## Requirement:
Text only, exactly as given: reproduce the entries below without their pictures.
☆ ☆ ☆ ☆ ☆
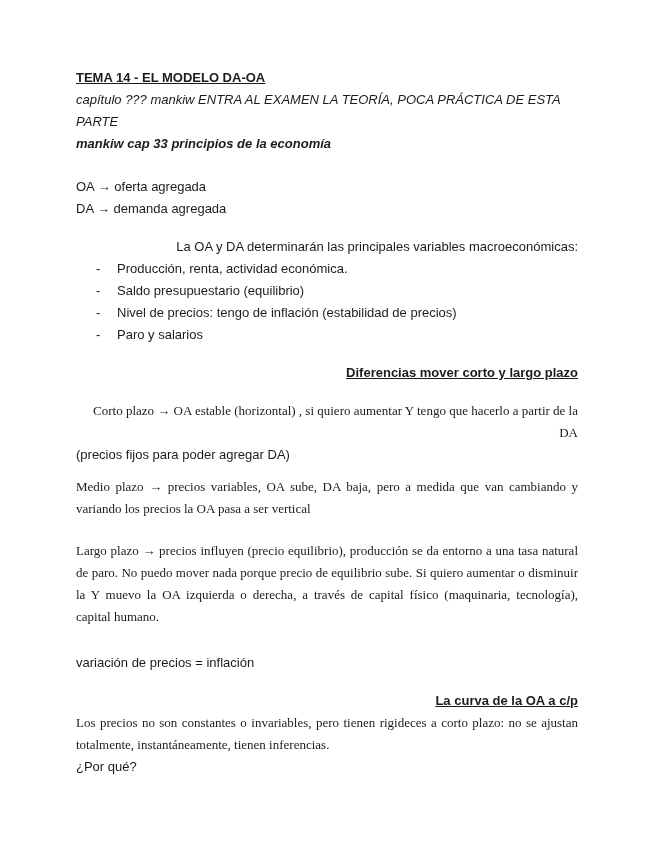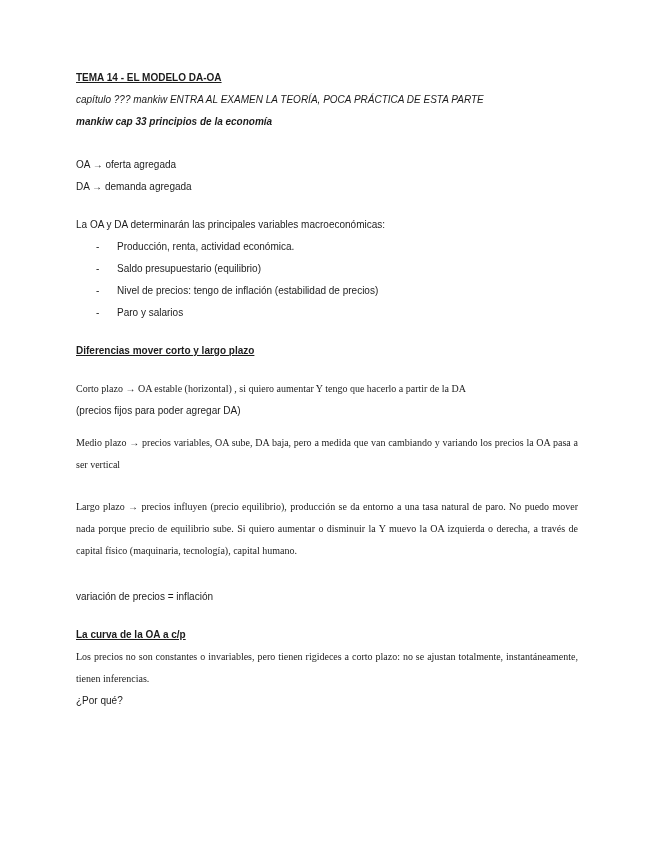--- a/index.html
+++ b/index.html
@@ -9,31 +9,31 @@
     background: #ffffff;
     color: #1c1c1c;
     font-family: "Liberation Sans", "DejaVu Sans", sans-serif;
     overflow: hidden;
   }
   .doc {
     box-sizing: border-box;
     width: 655px;
     height: 772px;
     padding: 67px 77px 0 76px;
-    font-size: 10px;
+    font-size: 13px;
     line-height: 22px;
     border-radius: 23px;
   }
   .b  { font-weight: bold; }
   .i  { font-style: italic; }
   .u  { text-decoration: underline; }
   .just { text-align: justify; font-family: Liberation Serif, serif; }
   .block { margin: 0; }
   .mt-lg { margin-top: 21px; }
-  .mt-md { margin-top: 16px; }
+  .mt-md { margin-top: 16px; text-align: right; }
   .mt-sm { margin-top: 10px; }
   .mt-xs { margin-top: 20px; }
   .mt-xl { margin-top: 24px; }
   .list { margin: 0; padding: 0; }
   .li {
     display: flex;
     padding-left: 20px;
   }
   .li .marker {
     width: 21px;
☆ ☆ ☆ ☆ ☆
## Written answer:
--- a/index.html
+++ b/index.html
@@ -9,31 +9,31 @@
     background: #ffffff;
     color: #1c1c1c;
     font-family: "Liberation Sans", "DejaVu Sans", sans-serif;
     overflow: hidden;
   }
   .doc {
     box-sizing: border-box;
     width: 655px;
     height: 772px;
     padding: 67px 77px 0 76px;
-    font-size: 10px;
+    font-size: 13px;
     line-height: 22px;
     border-radius: 23px;
   }
   .b  { font-weight: bold; }
   .i  { font-style: italic; }
   .u  { text-decoration: underline; }
   .just { text-align: justify; font-family: Liberation Serif, serif; }
   .block { margin: 0; }
   .mt-lg { margin-top: 21px; }
-  .mt-md { margin-top: 16px; }
+  .mt-md { margin-top: 16px; text-align: right; }
   .mt-sm { margin-top: 10px; }
   .mt-xs { margin-top: 20px; }
   .mt-xl { margin-top: 24px; }
   .list { margin: 0; padding: 0; }
   .li {
     display: flex;
     padding-left: 20px;
   }
   .li .marker {
     width: 21px;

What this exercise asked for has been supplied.